▸ **Problem to solve**
Only lines containing the string "COLUMN" belong in the answer; find them in the records and copy them.

** Opening Data to examine block **

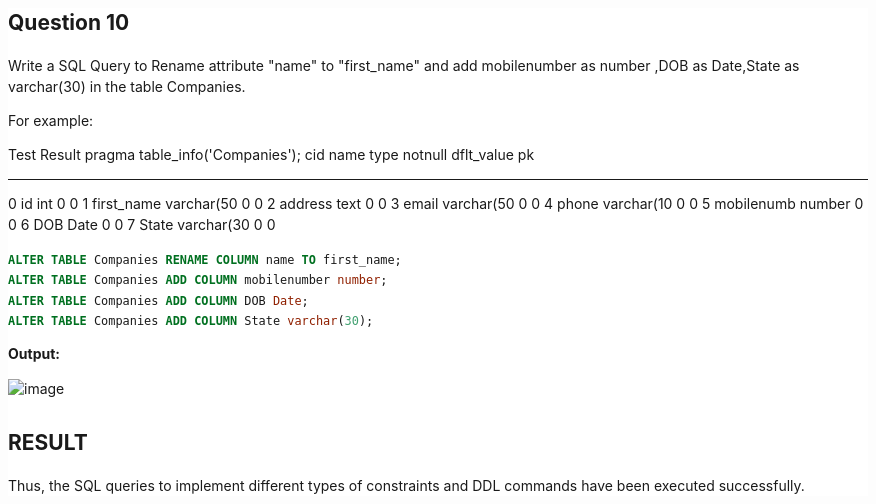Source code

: 
**Question 10**
---
Write a SQL Query  to Rename attribute "name" to "first_name"  and add mobilenumber as number ,DOB as Date,State as varchar(30) in the table Companies. 

For example:

Test	Result
pragma table_info('Companies');
cid         name        type        notnull     dflt_value  pk
----------  ----------  ----------  ----------  ----------  ----------
0           id          int         0                       0
1           first_name  varchar(50  0                       0
2           address     text        0                       0
3           email       varchar(50  0                       0
4           phone       varchar(10  0                       0
5           mobilenumb  number      0                       0
6           DOB         Date        0                       0
7           State       varchar(30  0                       0

```sql
ALTER TABLE Companies RENAME COLUMN name TO first_name;
ALTER TABLE Companies ADD COLUMN mobilenumber number;
ALTER TABLE Companies ADD COLUMN DOB Date;
ALTER TABLE Companies ADD COLUMN State varchar(30);
```

**Output:**

<img width="1541" height="409" alt="image" src="https://github.com/user-attachments/assets/185b3236-0556-4a5c-9009-611e1395cd71" />



## RESULT
Thus, the SQL queries to implement different types of constraints and DDL commands have been executed successfully.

** Closing Data to examine block **

▸ **Output for this exercise**
ALTER TABLE Companies RENAME COLUMN name TO first_name;
ALTER TABLE Companies ADD COLUMN mobilenumber number;
ALTER TABLE Companies ADD COLUMN DOB Date;
ALTER TABLE Companies ADD COLUMN State varchar(30);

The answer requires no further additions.